Ontario is another step closer to developing the Ring of Fire mineral deposit in the remote northwest with terms of reference for a new road submitted for an environmental assessment.
“This is a move forward for us in terms of economic reconciliation, in alleviating the conditions in the community, the poverty levels we have faced,” Chief Bruce Achneepineskum of Marten Falls First Nation said Thursday. “There’s a lot of work to do.”
The Ring of Fire deposit holds minerals needed for the production of electric vehicles including: chromite, nickel, copper, cobalt and platinum.
Marten Falls First Nation and the Webequie First Nation are submitting the terms of reference for the so-called “northern road link.” The road would become the final all-season route out of the massive mining area, connecting to major highways that link to southern Ontario. It’s located about 500 kilometres northeast of Thunder Bay.
The distance of the northern road link is equal to driving from Toronto to Montreal, said Greg Rickford, minister of Northern Development, Mines, Natural Resources and Forestry.
“We’re connecting industries, resources and workers in the north to the auto industry and EV battery manufacturers in the south so we can unlock the full economic potential of northern Ontario,” Premier Doug Ford said.

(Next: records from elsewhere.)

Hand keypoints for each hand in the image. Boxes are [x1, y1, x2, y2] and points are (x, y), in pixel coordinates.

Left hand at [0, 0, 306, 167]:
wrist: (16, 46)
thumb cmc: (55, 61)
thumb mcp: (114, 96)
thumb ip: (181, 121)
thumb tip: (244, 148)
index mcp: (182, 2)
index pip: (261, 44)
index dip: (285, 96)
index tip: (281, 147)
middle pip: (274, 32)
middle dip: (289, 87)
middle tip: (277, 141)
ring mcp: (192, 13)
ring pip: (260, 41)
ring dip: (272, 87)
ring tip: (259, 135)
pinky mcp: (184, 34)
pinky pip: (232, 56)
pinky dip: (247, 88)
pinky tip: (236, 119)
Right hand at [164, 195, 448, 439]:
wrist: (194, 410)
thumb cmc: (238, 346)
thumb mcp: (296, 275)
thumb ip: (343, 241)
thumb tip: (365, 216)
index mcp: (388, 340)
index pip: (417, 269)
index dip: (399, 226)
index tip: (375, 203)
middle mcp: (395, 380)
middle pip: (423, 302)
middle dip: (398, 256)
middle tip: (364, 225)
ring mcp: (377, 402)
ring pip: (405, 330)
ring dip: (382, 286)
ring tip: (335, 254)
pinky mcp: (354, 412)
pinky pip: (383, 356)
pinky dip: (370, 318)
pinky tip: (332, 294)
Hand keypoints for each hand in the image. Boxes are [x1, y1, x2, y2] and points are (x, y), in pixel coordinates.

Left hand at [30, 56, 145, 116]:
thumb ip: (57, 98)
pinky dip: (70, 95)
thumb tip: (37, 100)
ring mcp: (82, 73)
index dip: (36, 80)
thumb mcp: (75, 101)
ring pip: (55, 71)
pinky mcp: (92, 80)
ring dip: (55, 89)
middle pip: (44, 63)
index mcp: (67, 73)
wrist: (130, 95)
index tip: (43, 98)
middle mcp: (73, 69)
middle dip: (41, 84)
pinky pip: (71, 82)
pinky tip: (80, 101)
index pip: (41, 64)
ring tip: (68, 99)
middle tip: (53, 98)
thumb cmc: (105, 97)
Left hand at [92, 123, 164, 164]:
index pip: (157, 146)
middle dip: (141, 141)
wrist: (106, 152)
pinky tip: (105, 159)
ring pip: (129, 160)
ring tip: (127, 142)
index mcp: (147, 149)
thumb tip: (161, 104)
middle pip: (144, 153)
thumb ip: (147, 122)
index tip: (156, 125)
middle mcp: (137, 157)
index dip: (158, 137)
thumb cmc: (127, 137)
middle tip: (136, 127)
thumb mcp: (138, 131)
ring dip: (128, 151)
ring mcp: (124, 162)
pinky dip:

“We’re working side-by-side with our Indigenous partners to ensure that communities around the Ring of Fire have access to the roads needed not only to support development, but also to improve access to everyday essentials like fuel, groceries and health care.”
Chief Cornelius Wabasse of Webique First Nation said the environmental assessment will incorporate Indigenous principles within the provincial oversight process and called it an “important milestone.”
Last month, auto giant Stellantis (parent company of Chrysler, Dodge and Jeep) announced a $5 billion EV battery plant to be built in Windsor.